Description of the task: All of the listing, from first line to last, should be output exactly; the pictures stay out.

Exercise data:
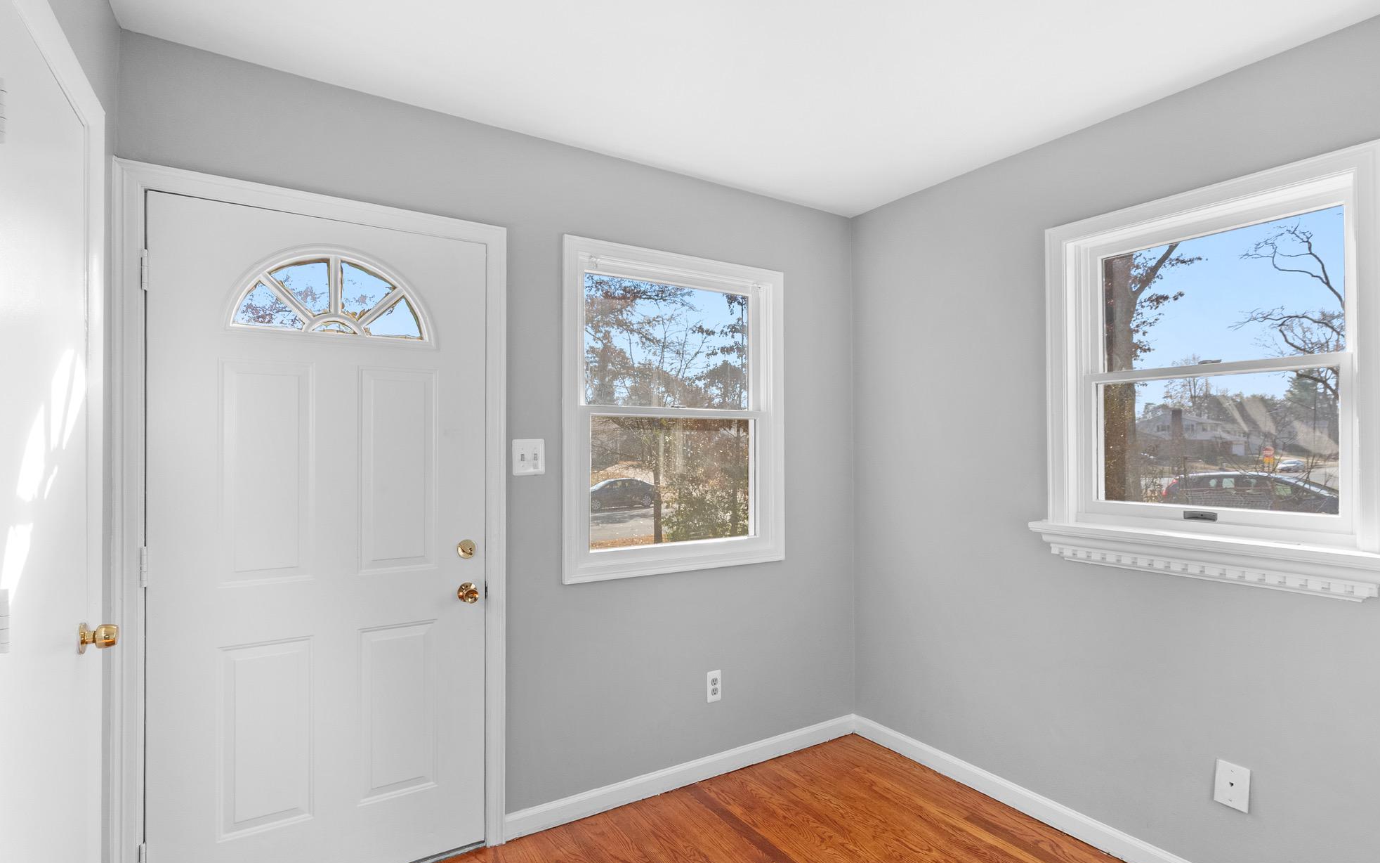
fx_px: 639
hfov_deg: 94.3
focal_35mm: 17
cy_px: 463
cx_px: 675
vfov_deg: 67.9
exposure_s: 1/50
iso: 800
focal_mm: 16
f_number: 8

Written solution:
fx_px: 639
hfov_deg: 94.3
focal_35mm: 17
cy_px: 463
cx_px: 675
vfov_deg: 67.9
exposure_s: 1/50
iso: 800
focal_mm: 16
f_number: 8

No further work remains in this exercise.